Blackberry recently announced a 40% cut in its
workforce
Shares in struggling smartphone maker Blackberry
have fallen 13% after it announced it had
abandoned a plan to sell itself to its biggest
shareholder, Fairfax Financial Holdings.
Instead, it intends to raise $1bn (£627m) in fresh
financing.
Chief executive Thorsten Heins will step down and
former Sybase chief executive John Chen will serve as
interim chief executive.
Last month, Blackberry reported a second-quarter net
loss of $965m.
Those losses were blamed on poor sales of its new
smartphone, the Z10.
'Substantial cash'
Fairfax was planning to lead a consortium of firms in a
takeover of Blackberry worth $4.7bn.
But that plan, announced last month, has fallen
through.
Last week, Reuters reported that Fairfax was struggling
to raise the financing needed for the deal.
Instead, Fairfax, which owns a 10% stake in Blackberry,
is contributing $250m to the new fund-raising.

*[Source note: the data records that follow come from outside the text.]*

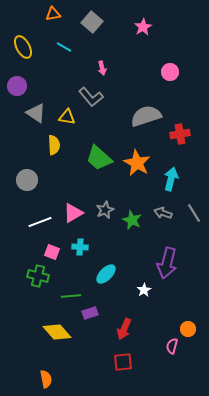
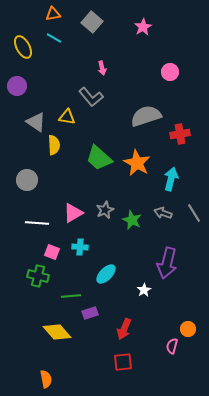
cyan line: moved 10 px left, 9 px up
gray triangle: moved 9 px down
white line: moved 3 px left, 1 px down; rotated 25 degrees clockwise
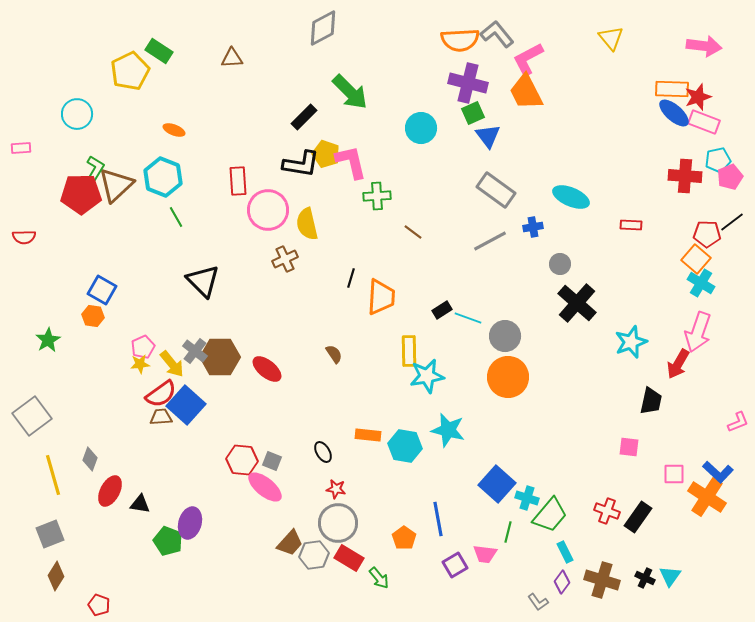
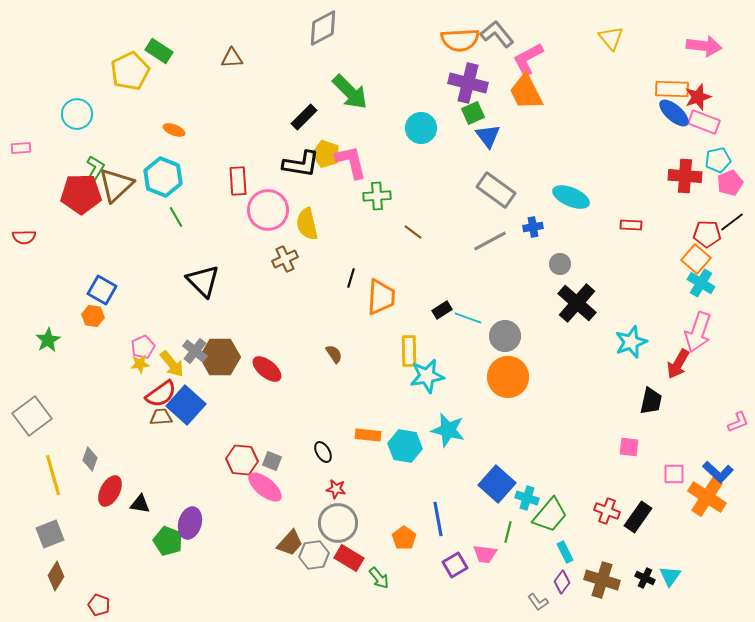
pink pentagon at (730, 177): moved 6 px down
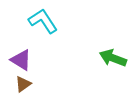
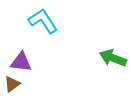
purple triangle: moved 2 px down; rotated 25 degrees counterclockwise
brown triangle: moved 11 px left
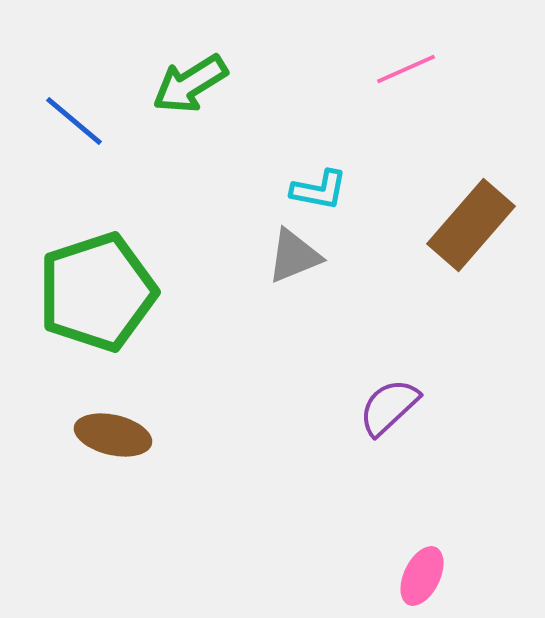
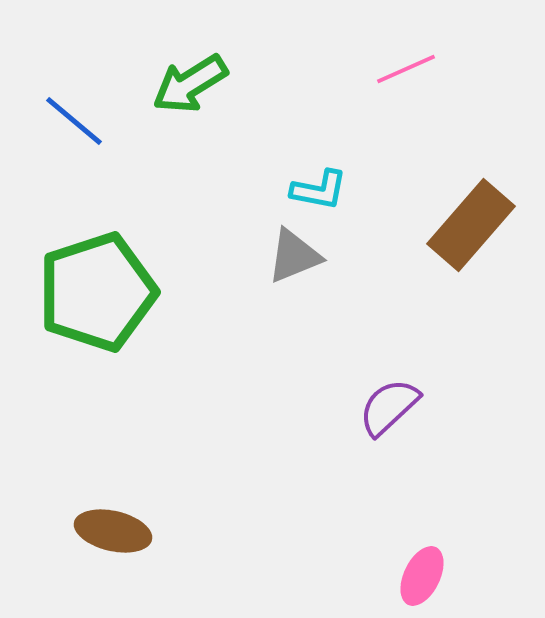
brown ellipse: moved 96 px down
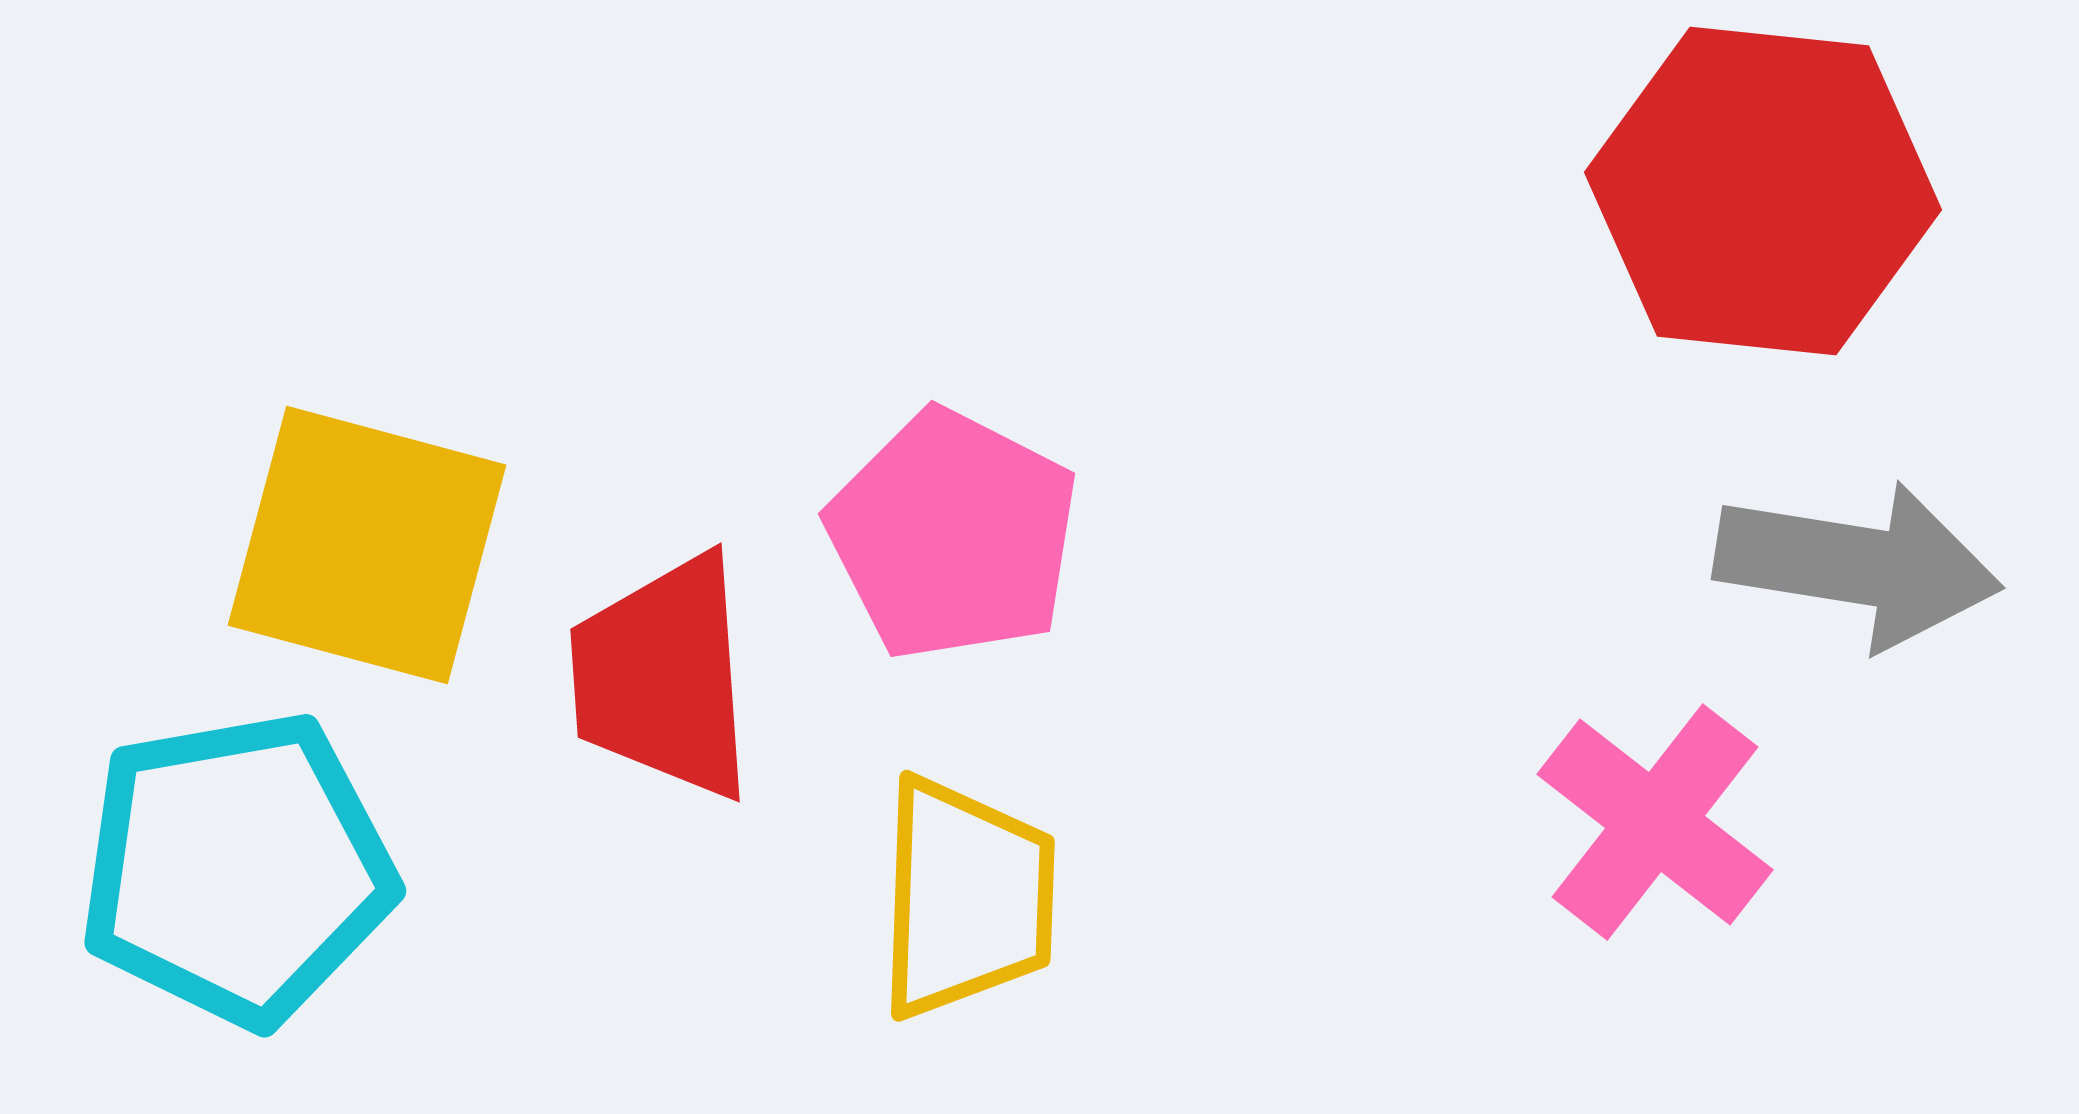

"This financing provides an immediate cash injection on
terms favourable to Blackberry, enhancing our
substantial cash position," said Barbara Stymiest, chair
of Blackberry's board of directors.
In September, the company announced a plan to cut
4,500 jobs, or 40% of its workforce, to reverse giant
losses.
The interim chief executive, John Chen, acknowledged
the challenge ahead: "Blackberry is an iconic brand
with enormous potential - but it's going to take time,
discipline and tough decisions to reclaim our success."
Some analysts remain sceptical about the firm's
prospects.
"Now we're back to the downward spiral," said BGC
Partners analyst Colin Gillis.
"They've got $1bn more cash that buys them time. The
drumbeat of negativity is likely to continue."